EXERCISE TASK: Write out every line of the material below word for word, from the first line to the last.

DATA SECTION:
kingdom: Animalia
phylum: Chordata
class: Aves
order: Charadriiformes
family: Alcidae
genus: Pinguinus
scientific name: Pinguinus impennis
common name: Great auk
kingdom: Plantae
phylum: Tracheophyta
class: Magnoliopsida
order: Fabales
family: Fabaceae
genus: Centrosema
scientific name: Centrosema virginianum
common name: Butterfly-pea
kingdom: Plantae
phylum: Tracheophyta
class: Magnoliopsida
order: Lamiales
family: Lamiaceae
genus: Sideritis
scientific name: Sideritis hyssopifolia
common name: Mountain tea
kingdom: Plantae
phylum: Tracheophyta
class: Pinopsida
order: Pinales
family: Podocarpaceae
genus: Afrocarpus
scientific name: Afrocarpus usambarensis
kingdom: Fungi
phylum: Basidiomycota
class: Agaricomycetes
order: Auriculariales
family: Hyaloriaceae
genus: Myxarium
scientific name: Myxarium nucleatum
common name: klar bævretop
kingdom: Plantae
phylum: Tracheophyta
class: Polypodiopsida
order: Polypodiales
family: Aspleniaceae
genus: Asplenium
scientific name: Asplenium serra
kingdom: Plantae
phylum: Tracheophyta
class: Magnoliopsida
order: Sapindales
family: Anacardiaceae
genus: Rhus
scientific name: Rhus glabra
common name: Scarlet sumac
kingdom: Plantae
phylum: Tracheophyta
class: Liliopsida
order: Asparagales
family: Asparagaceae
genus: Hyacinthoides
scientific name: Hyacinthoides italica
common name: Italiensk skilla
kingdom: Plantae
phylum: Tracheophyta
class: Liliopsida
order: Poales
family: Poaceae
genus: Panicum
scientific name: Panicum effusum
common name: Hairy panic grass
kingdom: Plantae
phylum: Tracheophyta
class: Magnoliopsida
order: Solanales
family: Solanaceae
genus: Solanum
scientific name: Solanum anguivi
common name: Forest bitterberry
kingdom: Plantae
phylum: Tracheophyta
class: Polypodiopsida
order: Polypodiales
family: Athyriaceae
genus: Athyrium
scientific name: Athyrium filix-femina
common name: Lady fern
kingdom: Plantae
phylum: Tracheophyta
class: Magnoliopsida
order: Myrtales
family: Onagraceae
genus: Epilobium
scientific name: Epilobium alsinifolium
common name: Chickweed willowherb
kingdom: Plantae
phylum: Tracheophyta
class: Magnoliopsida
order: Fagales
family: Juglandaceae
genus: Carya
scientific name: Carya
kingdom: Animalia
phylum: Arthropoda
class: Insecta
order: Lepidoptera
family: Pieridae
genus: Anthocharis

SOLUTION TO THE EXERCISE:
kingdom: Animalia
phylum: Chordata
class: Aves
order: Charadriiformes
family: Alcidae
genus: Pinguinus
scientific name: Pinguinus impennis
common name: Great auk
kingdom: Plantae
phylum: Tracheophyta
class: Magnoliopsida
order: Fabales
family: Fabaceae
genus: Centrosema
scientific name: Centrosema virginianum
common name: Butterfly-pea
kingdom: Plantae
phylum: Tracheophyta
class: Magnoliopsida
order: Lamiales
family: Lamiaceae
genus: Sideritis
scientific name: Sideritis hyssopifolia
common name: Mountain tea
kingdom: Plantae
phylum: Tracheophyta
class: Pinopsida
order: Pinales
family: Podocarpaceae
genus: Afrocarpus
scientific name: Afrocarpus usambarensis
kingdom: Fungi
phylum: Basidiomycota
class: Agaricomycetes
order: Auriculariales
family: Hyaloriaceae
genus: Myxarium
scientific name: Myxarium nucleatum
common name: klar bævretop
kingdom: Plantae
phylum: Tracheophyta
class: Polypodiopsida
order: Polypodiales
family: Aspleniaceae
genus: Asplenium
scientific name: Asplenium serra
kingdom: Plantae
phylum: Tracheophyta
class: Magnoliopsida
order: Sapindales
family: Anacardiaceae
genus: Rhus
scientific name: Rhus glabra
common name: Scarlet sumac
kingdom: Plantae
phylum: Tracheophyta
class: Liliopsida
order: Asparagales
family: Asparagaceae
genus: Hyacinthoides
scientific name: Hyacinthoides italica
common name: Italiensk skilla
kingdom: Plantae
phylum: Tracheophyta
class: Liliopsida
order: Poales
family: Poaceae
genus: Panicum
scientific name: Panicum effusum
common name: Hairy panic grass
kingdom: Plantae
phylum: Tracheophyta
class: Magnoliopsida
order: Solanales
family: Solanaceae
genus: Solanum
scientific name: Solanum anguivi
common name: Forest bitterberry
kingdom: Plantae
phylum: Tracheophyta
class: Polypodiopsida
order: Polypodiales
family: Athyriaceae
genus: Athyrium
scientific name: Athyrium filix-femina
common name: Lady fern
kingdom: Plantae
phylum: Tracheophyta
class: Magnoliopsida
order: Myrtales
family: Onagraceae
genus: Epilobium
scientific name: Epilobium alsinifolium
common name: Chickweed willowherb
kingdom: Plantae
phylum: Tracheophyta
class: Magnoliopsida
order: Fagales
family: Juglandaceae
genus: Carya
scientific name: Carya
kingdom: Animalia
phylum: Arthropoda
class: Insecta
order: Lepidoptera
family: Pieridae
genus: Anthocharis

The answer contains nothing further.